All in all, the Falcons defensive line is stout against the run and the pass and they have some pieces in the secondary to be wary of. However, their edge rushers are not to be scared of and they have weaknesses on the backend that Ben Johnson will be able to exploit in his game plan. Given the weakness of their edges in the run game, despite the injury to Monty, we should be able to move the ball with Gibbs, Knight and Reynolds on outside zone and counter concepts. In the passing game, LaPorta and St Brown should be able to do work in the intermediate game while we can hit whoever is not facing Terrell on deep shots off play action. Hopefully, we can see more of Leaf on the field as his speed will bring another dimension to the offense to stretch the field both vertically and horizontally.
Younghoe Koo has earned himself a 57.7 grade on field goals, having missed one extra point.
Pinion has gotten a 69.2 grade on kickoffs, with only 16.7% of his being returned for an average of 27.5 yards with a hangtime of 3.93 seconds. His punts have earned him a 76.9 grade, with 37.5% landing in the opposition's 20-yard line, one being downed by his own team, two going out of bounds, and the other three being returned for an average of 4.7 yards.
Former Lion Mike Hughes is the only Falcon who has attempted a kick return for his team, earning a 58.1 grade with his 19-yard effort. He has also gotten a 62.3 punt-returning grade for his 10-yard average. Scott Miller has a 60.7 grade for his 4-yard return, and Alford fair-caught his only attempt for a 61.0 grade.
Three Keys to Victory:
Dust off the defensive playbook from Week 17 last year- Despite his struggles with game-planning for Geno Smith and the Seahawks last week, Glenn should have a headstart on this week's game plan as he executed an almost perfect plan for a similar QB last year in Justin Fields. I'd even say that Fields is more physically talented than Ridder, so what we did last year to contain him and get him ruffled should work this week. Dust off that game plan, adjust it slightly for our new personnel and shut down Ridder. Because if the defense looks weak again this weekend, the baying calls for change may grow louder.
Get Gibbs running- The Falcons' run defence is weak against runs to the outside. Gibbs has the perfect skill set to exploit this. Shut the fantasy nerds up, quieten the hot takes from draftniks who just want to pile on to their previous views, and let Gibbs torch Atlanta to show people why the team valued him over Bijan.
Hit the intermediate areas of the field- We have many weapons that can exploit the middle of the field. Use them, both to draw coverage inside to get one-on-one matchups on the outside, but also to set up the run in a roundabout way by making the linebackers and safeties guess pass instead of the run.
Hot Take for the Game: Koo misses yet another extra point, continuing the streak of Mason Crosby's spirit haunting kickers visiting Ford Field.

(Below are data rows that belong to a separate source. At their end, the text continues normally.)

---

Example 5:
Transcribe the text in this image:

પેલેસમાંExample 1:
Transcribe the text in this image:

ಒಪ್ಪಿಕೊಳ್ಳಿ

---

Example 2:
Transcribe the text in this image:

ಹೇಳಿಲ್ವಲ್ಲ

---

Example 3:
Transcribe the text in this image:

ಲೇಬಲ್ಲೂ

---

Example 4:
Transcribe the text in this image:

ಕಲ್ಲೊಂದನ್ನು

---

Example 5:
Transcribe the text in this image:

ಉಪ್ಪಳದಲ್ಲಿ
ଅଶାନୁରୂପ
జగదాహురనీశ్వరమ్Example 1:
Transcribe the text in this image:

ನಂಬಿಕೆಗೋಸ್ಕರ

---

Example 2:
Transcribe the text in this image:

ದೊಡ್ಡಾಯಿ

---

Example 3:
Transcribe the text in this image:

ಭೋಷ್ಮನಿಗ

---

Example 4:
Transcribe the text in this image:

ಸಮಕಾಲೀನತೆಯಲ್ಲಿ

Prediction: The Lions exorcise the bad memories of last week and put up four touchdowns on Atlanta, clipping the Falcons' wings and sending them home to roost.
Detroit Lions 34, Atlanta Falcons 19
How do you think the game will go? Will our Lions return to winning ways and take sole control of first place in the North, or will the Falcons clip our wings? Who do you think will be the stat leaders, and what will the final score be?